EXCERPT TO READ
Manuel, not every religion class is identical. I’m not sure if your quotes are meant to rebut my own experiences (since your commentary was so pithy), but if so I neither loaded on unreasonable amounts of work nor was I told to save difficult issues for office time. In fact, I was left disturbingly alone in my teaching, both in terms of guidance and evaluations.
I do think some of the problems encountered in RelEd stem from systematic issues (I’ve written my own posts about that), such as the credit limitations. With that kind of time and workload limitation, it’s quite difficult, though still possible, to have good learning take place. Did you take *any* 2-credit courses that weren’t “shallow” whether in or out of RelEd?
You seem more embittered than usual by your experiences, to the point you deny the possibility of anyone having good experiences. From my discussions with students when I was teaching, those aren’t entirely precluded by either formal policies (such as the 2-credit limit) or informal suggestions.
It should be a big warning sign to BYU, however, that so many students seem so angry about RelEd courses years after graduation.
“…not every religion class is identical…” Very true. I was by no means trying to give a scientifically correct statistical assessment of former BYU alumni experiences with their religious classes. That’s why I stated it was my 2 cents worth of opinion.
I attended the minimum required religious courses and I am certain I have no basis for judging the whole department. I was stating the way I feel about what I experienced, period.
What TT wrote is interesting though:
“The idea of the gospel “neatly laid out,” unwelcome to “multiple perspectives,” with a strong “master perspective” and the assertion of definitive “answers” seems to describe the state of BYU religion.”
I think this is probably a nice way to state what I crudely described as “shallowness of their content,” and “Mormon propaganda.” (or even BS) If this is what students demand of “good” faculty in their evaluations, then faculty presenting more meaningful material may not have a good chance at “selling” themselves to students when it comes to their evaluations.
But you may be reading a bit more than I am stating. I am not angry about any of the classes I took (OK, maybe about the one by McConkie and what I perceived to be the poisoning of ignorant student minds, hehehe).

Dataset entries
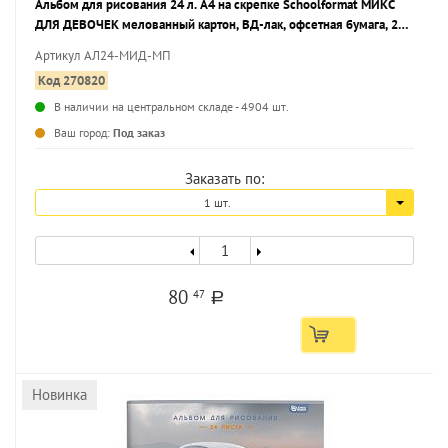
Альбом для рисования 24 л. А4 на скрепке Schoolformat МИКС
ДЛЯ ДЕВОЧЕК мелованный картон, ВД-лак, офсетная бумага, 2
дизайна
Артикул АЛ24-МИД-МП
Код 270820
В наличии на центральном складе - 4904 шт.
...
Ваш город:
Под заказ
Заказать по:
1 шт.
80
47
a
Новинка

TASKS TO PERFORM
**A.** Summarize the comments on BYU religion classes in two sentences.
**B.** Rewrite the part of the comments on BYU religion classes that begins at "But you may" and stops after "student minds, hehehe).", renaming "classes" as "courses".
**C.** Please continue the comments on BYU religion classes from the point where they stop.
The records have no connection to the comments on BYU religion classes.

TASK RESULTS
**A.** One commenter says religion classes differ, recalls teaching without heavy workloads or pushing hard issues to office time, traces some RelEd problems to systematic limits like the 2-credit cap, and warns that lingering student anger should concern BYU. The reply calls the earlier criticism personal opinion drawn only from the minimum required courses, ties TT's description of a neatly laid out gospel with definitive answers to its own charge of shallowness, and denies being angry about the classes, except perhaps one by McConkie.

**B.**
But you may be reading a bit more than I am stating. I am not angry about any of the courses I took (OK, maybe about the one by McConkie and what I perceived to be the poisoning of ignorant student minds, hehehe).

**C.**
I’m just grateful I don’t have to ever go through that again. And I was also adding that comment to support TT’s point that student evaluations may not be completely reliable and may be receiving too much weight. After all, ignorant students may support faculty with a McConkie last name, regardless of the content of the course. And as TT argues, students also limit the content of courses in such topics as the “Gospel” and church history. Mormons in general (not just students) like to hear a certain side of things when it comes to those subjects: the side that lets them be comfortable with who they are. I agree with TT that this may reflect in evaluations and faculty presenting alternative perspectives and tackling difficult issues may seem to mainstream jolly Mormons as “bad faculty.”
The quotes were not intended to rebut your experiences, but they are presented as clear evidence that what I mention does indeed happen. Therefore, just as your experiences are valid, so are mine.
I took few 2 credit courses, and they were mostly lab work complimentary to intense research 3 credit classes. Therefore, they made more sense than 2 credit classes trying to pass for intense research classes.
Ironically, I really enjoyed my ethics class at BYU. It was an honors class and there was a lot of material to cover, read and present. But since I am love to show outrage at unethical things, I enjoyed it very much.
I also liked my American Heritage course very much. I am a Mexican and it was absolutely helpful to me in order for me to understand how some of the current American views, practices, culture and social attitudes developed. My professor was kind of weird, but not in a bad way.